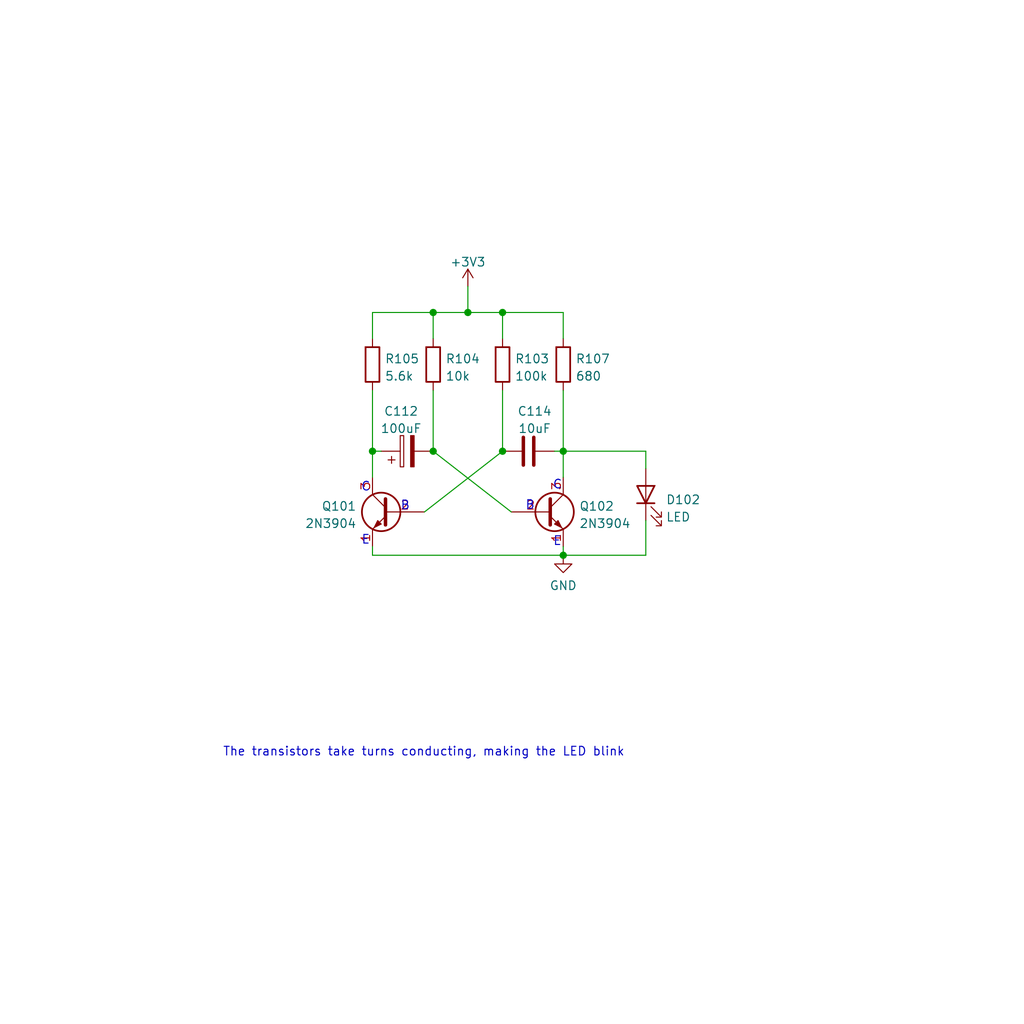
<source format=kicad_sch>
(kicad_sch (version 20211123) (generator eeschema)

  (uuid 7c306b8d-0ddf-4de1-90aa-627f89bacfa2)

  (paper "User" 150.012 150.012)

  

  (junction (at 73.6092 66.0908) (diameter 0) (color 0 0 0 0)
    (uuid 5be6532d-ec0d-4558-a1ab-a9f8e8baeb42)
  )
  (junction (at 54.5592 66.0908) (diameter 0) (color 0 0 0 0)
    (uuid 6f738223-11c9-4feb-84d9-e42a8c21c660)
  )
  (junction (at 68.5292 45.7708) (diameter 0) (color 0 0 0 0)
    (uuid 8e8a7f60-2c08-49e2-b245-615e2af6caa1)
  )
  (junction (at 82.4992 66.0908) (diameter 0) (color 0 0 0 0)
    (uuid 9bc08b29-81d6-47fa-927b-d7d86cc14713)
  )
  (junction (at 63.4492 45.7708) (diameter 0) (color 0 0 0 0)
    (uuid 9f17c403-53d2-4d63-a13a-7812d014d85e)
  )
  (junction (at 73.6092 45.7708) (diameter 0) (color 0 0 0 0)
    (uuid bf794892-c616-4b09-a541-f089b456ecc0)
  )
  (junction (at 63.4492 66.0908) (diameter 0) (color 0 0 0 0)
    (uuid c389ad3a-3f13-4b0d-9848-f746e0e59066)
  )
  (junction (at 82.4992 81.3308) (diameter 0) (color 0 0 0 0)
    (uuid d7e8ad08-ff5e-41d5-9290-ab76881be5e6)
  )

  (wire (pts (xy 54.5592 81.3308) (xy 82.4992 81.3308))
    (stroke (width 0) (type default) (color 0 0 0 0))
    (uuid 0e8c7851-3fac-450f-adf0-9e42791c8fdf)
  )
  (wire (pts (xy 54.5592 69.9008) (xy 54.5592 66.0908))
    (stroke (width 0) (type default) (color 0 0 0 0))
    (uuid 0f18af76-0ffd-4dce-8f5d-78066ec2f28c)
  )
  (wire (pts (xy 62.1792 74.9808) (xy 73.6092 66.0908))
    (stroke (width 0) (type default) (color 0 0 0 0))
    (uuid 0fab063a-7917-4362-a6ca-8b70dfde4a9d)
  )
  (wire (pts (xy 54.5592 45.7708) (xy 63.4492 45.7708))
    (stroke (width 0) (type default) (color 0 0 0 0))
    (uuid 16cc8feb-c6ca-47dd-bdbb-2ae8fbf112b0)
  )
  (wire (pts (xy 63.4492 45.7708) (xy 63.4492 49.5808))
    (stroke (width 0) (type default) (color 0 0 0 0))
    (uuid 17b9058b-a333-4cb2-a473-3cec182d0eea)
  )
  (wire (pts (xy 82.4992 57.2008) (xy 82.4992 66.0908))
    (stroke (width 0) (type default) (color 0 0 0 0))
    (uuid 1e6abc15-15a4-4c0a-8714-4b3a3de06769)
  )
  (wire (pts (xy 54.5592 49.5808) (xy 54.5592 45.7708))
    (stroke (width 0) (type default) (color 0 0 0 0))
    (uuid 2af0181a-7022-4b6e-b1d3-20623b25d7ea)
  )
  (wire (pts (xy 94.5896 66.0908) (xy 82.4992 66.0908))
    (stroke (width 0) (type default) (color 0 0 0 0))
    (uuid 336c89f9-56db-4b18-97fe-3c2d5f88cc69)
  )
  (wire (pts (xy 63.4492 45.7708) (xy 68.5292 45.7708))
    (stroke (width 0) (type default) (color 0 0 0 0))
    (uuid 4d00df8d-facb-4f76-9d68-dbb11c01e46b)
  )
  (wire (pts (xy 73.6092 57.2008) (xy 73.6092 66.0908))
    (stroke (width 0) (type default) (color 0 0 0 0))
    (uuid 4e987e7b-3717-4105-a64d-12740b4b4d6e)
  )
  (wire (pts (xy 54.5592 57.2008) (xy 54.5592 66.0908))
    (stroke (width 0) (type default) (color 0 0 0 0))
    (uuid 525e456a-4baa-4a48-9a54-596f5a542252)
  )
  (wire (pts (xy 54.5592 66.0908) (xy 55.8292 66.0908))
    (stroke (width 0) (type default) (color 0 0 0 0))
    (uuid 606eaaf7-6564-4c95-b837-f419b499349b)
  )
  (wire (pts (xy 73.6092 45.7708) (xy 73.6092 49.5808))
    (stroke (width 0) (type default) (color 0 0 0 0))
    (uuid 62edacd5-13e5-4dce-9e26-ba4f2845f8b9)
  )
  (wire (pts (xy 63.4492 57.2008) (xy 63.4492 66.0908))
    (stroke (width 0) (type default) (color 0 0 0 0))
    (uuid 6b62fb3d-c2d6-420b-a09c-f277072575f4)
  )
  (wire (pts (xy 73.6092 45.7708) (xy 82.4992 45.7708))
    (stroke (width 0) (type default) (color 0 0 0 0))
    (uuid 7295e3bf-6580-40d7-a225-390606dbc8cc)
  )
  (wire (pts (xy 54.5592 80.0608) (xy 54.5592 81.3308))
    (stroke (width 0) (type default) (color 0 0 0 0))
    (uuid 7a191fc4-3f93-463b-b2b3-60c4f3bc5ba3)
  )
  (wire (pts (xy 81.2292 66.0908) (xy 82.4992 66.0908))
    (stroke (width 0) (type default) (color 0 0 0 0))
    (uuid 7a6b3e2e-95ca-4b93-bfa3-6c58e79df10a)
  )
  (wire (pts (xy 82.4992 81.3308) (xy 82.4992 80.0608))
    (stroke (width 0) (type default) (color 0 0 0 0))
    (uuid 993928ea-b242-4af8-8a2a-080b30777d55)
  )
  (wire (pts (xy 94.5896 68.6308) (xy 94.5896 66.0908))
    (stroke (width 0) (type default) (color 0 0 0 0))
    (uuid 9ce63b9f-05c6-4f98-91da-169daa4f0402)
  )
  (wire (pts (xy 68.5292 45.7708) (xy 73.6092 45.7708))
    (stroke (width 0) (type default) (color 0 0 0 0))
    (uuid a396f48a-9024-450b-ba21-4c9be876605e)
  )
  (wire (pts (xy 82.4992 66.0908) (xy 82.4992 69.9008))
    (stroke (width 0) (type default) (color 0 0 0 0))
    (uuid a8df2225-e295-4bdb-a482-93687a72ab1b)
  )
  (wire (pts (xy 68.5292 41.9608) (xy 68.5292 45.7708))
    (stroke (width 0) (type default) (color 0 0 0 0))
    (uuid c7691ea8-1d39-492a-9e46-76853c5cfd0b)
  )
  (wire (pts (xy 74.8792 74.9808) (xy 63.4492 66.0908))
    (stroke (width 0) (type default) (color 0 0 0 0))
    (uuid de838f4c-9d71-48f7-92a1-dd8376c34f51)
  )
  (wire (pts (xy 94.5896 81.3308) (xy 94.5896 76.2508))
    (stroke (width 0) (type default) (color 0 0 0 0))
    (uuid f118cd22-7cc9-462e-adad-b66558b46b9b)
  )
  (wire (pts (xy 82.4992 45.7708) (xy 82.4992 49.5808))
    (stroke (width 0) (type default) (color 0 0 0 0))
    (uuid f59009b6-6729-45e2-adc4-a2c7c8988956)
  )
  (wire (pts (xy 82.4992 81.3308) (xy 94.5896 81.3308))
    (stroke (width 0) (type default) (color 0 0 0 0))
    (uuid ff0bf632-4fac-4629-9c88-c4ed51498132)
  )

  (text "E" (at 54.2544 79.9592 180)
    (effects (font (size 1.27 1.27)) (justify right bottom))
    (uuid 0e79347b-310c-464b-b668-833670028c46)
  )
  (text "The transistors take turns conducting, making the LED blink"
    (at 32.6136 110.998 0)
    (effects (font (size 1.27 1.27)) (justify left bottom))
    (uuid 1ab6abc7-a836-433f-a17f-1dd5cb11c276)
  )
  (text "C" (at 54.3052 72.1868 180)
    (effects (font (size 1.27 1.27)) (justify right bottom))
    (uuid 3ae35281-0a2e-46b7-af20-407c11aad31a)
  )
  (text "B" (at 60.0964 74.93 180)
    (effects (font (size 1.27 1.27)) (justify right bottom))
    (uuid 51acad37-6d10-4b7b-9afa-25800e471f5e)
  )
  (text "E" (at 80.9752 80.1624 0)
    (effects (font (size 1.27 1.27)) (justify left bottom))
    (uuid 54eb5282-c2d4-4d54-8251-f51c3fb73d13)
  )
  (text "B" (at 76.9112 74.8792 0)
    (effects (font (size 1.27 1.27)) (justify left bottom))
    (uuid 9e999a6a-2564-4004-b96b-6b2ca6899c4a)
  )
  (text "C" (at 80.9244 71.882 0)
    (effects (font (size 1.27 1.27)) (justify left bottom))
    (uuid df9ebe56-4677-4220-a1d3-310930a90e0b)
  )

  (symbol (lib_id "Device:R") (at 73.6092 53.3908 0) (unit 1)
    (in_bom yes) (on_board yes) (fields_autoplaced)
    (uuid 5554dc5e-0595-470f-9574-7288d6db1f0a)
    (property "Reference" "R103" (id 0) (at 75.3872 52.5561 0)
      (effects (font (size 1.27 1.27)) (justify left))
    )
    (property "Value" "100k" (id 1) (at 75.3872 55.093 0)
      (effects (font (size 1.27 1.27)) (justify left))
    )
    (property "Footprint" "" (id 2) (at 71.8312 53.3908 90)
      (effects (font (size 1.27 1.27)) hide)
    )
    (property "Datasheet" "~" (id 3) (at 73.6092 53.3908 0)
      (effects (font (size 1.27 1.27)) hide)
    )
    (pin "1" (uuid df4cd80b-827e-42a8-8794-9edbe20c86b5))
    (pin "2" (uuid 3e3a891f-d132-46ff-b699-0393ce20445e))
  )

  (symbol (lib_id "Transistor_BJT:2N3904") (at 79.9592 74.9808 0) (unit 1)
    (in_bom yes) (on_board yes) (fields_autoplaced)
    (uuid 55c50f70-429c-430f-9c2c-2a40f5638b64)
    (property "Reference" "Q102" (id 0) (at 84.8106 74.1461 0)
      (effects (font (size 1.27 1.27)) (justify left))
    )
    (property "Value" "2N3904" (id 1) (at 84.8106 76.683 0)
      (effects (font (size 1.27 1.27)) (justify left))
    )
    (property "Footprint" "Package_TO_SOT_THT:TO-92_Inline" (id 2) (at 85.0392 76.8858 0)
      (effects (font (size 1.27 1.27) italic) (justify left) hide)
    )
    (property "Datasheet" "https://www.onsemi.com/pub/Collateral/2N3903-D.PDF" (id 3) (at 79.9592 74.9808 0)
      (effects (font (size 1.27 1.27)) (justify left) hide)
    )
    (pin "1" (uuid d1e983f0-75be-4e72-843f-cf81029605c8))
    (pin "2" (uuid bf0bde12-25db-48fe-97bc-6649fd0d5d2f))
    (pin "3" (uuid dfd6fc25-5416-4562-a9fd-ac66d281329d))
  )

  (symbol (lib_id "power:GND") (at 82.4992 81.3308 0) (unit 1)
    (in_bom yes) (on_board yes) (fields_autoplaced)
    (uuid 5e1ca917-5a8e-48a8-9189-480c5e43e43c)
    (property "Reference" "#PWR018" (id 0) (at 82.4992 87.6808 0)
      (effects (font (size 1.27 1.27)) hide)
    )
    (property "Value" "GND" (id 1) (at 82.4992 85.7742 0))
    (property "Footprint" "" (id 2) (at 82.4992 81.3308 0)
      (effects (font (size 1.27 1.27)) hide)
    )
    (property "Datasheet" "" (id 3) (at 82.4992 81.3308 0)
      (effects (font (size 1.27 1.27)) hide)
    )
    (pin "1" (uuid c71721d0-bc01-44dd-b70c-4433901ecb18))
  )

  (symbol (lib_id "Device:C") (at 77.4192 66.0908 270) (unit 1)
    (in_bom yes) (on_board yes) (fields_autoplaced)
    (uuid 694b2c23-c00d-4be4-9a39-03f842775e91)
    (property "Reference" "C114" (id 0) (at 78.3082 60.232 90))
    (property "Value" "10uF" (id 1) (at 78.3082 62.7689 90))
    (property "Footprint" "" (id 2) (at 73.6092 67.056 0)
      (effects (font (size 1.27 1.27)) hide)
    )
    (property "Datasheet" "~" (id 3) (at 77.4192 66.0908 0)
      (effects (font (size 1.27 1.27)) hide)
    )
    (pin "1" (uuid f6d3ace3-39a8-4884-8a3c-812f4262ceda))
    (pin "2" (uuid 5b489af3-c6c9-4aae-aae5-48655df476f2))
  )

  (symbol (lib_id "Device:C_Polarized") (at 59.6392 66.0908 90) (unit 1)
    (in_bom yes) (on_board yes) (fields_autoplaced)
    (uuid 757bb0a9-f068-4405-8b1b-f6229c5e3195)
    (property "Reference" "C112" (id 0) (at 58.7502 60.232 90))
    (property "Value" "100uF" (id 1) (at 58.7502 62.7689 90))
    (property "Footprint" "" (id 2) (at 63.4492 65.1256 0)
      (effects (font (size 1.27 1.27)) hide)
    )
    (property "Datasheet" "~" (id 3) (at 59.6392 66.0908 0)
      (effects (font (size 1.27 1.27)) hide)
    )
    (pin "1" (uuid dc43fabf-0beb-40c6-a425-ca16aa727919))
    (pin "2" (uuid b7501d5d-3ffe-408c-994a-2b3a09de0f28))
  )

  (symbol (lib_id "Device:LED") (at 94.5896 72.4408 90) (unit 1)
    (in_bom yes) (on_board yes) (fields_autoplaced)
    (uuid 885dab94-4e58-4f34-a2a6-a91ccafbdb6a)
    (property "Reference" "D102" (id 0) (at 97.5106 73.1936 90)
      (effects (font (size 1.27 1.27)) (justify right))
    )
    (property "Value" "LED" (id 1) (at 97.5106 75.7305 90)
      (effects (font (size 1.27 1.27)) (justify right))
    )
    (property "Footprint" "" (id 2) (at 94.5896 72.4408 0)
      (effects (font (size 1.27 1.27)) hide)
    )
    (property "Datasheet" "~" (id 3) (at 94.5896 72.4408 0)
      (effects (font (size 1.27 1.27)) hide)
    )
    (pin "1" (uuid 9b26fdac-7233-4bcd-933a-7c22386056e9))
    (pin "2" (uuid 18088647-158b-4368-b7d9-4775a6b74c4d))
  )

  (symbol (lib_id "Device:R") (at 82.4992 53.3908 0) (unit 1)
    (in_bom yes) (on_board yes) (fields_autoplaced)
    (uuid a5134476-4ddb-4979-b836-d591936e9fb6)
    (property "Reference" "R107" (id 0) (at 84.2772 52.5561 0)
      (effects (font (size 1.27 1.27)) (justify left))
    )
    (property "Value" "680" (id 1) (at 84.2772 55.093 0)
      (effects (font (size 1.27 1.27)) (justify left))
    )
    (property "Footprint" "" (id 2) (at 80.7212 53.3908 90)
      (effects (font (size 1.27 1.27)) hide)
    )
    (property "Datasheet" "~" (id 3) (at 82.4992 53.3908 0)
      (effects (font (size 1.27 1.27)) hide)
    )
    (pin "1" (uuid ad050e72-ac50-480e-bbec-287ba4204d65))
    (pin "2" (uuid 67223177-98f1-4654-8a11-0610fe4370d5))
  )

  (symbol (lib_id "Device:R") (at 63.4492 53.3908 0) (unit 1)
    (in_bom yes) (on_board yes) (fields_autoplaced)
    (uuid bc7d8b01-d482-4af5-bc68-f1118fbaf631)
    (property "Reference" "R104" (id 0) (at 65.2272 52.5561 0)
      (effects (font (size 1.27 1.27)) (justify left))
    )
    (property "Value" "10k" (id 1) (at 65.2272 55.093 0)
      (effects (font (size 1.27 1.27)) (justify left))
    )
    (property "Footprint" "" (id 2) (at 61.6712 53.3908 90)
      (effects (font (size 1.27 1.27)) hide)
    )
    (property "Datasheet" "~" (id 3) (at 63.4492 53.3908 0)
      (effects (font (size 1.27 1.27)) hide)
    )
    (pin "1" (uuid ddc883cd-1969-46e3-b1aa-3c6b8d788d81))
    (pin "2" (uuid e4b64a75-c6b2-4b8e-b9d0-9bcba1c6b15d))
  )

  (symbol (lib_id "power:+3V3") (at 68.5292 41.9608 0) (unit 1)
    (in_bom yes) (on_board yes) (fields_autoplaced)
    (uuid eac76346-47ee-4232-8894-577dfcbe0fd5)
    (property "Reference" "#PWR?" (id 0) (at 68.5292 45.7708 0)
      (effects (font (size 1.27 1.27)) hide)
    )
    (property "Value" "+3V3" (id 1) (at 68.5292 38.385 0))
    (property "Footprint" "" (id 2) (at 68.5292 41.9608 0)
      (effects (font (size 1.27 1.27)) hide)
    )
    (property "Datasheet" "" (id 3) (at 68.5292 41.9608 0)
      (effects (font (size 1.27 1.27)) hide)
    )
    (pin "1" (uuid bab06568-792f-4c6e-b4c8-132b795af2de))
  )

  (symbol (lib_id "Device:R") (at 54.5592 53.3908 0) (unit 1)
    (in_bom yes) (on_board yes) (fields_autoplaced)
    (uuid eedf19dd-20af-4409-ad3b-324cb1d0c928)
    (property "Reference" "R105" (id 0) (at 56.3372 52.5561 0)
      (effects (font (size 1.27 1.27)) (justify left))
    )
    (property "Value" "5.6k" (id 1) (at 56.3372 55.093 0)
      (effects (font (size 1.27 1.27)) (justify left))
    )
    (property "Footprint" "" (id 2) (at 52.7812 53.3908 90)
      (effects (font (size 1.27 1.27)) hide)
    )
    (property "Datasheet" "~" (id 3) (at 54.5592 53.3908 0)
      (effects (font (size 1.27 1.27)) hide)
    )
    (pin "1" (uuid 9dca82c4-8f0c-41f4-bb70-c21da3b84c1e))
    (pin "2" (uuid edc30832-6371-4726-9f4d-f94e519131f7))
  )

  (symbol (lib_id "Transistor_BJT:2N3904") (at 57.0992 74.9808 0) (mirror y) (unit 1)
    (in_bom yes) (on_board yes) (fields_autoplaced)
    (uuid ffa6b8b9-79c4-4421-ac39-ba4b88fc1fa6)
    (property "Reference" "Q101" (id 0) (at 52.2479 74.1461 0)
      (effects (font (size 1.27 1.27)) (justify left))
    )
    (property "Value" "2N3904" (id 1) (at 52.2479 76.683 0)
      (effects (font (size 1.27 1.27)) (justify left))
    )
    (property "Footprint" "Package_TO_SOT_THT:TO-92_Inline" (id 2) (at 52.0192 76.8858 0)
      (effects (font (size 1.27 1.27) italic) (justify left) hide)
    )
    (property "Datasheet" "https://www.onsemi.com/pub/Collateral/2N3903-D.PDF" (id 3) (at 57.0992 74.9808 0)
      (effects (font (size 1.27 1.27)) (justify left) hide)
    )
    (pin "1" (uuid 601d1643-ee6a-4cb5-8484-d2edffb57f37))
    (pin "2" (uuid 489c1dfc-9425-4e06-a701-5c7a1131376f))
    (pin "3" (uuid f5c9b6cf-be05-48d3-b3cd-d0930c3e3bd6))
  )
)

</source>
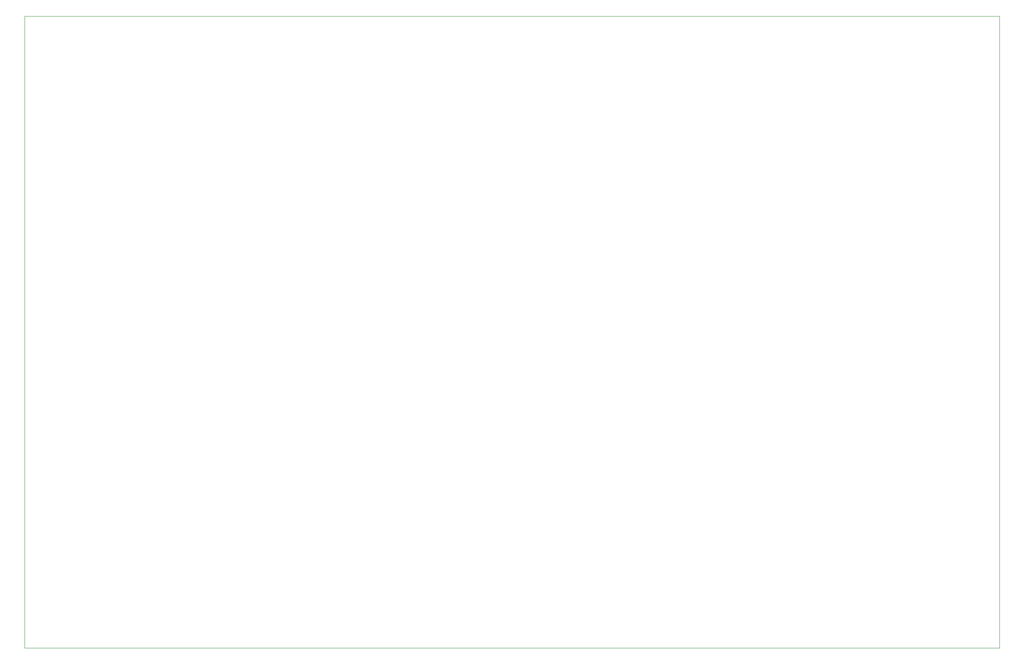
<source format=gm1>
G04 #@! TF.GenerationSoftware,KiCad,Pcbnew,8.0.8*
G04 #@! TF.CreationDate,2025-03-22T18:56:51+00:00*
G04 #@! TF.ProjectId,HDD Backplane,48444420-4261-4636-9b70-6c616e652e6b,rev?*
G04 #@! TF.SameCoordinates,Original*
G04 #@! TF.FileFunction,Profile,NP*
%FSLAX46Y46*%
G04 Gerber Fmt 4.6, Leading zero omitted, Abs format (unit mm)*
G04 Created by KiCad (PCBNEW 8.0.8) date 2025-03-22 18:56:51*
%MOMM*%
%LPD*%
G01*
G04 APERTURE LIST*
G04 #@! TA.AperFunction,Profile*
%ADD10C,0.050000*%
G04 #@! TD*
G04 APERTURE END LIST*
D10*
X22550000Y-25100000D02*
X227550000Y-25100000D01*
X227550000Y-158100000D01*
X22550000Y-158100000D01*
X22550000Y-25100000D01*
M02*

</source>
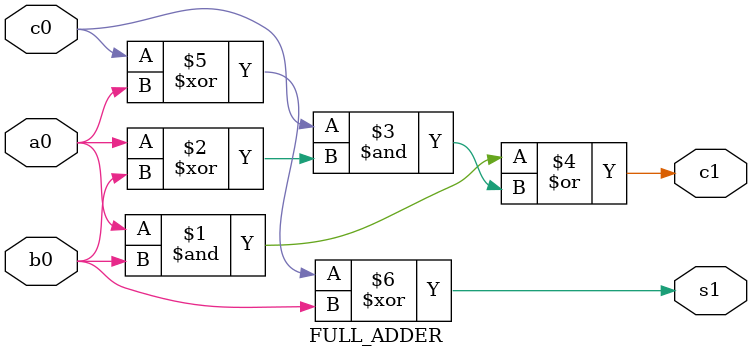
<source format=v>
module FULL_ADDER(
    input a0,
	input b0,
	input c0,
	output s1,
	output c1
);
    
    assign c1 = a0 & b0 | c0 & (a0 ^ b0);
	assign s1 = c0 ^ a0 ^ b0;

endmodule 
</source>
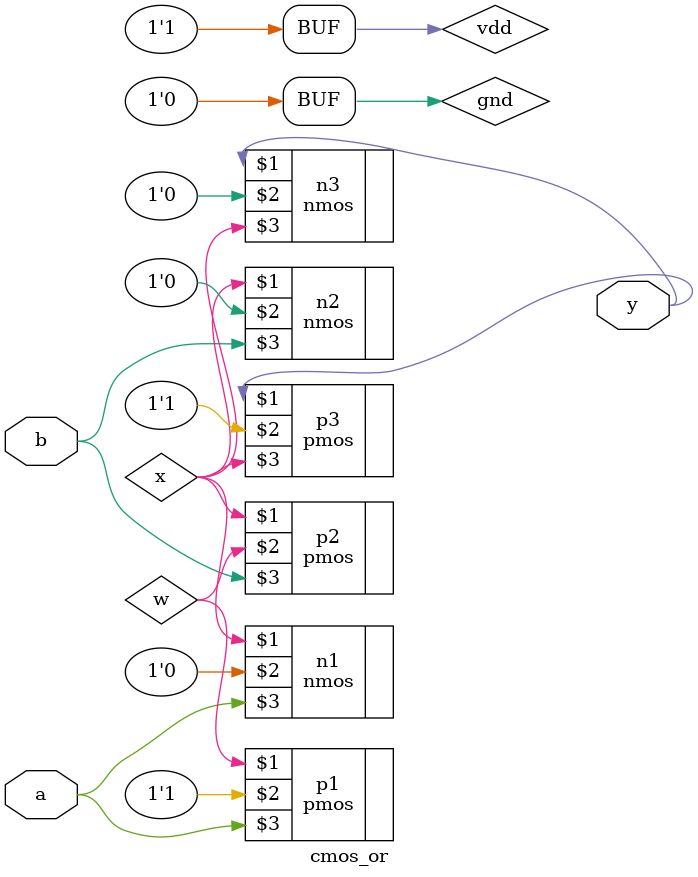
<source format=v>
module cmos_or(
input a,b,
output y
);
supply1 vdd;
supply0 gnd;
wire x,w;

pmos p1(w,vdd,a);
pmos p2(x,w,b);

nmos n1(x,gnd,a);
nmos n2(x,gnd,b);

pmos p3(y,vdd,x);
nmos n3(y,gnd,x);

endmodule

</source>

****************

» Assignment
Each line from the top of the records through the one containing "(junction (at 54.5592" needs to be transcribed exactly, without pictures.

» Exercise output
<source format=kicad_sch>
(kicad_sch (version 20211123) (generator eeschema)

  (uuid 7c306b8d-0ddf-4de1-90aa-627f89bacfa2)

  (paper "User" 150.012 150.012)

  

  (junction (at 73.6092 66.0908) (diameter 0) (color 0 0 0 0)
    (uuid 5be6532d-ec0d-4558-a1ab-a9f8e8baeb42)
  )
  (junction (at 54.5592 66.0908) (diameter 0) (color 0 0 0 0)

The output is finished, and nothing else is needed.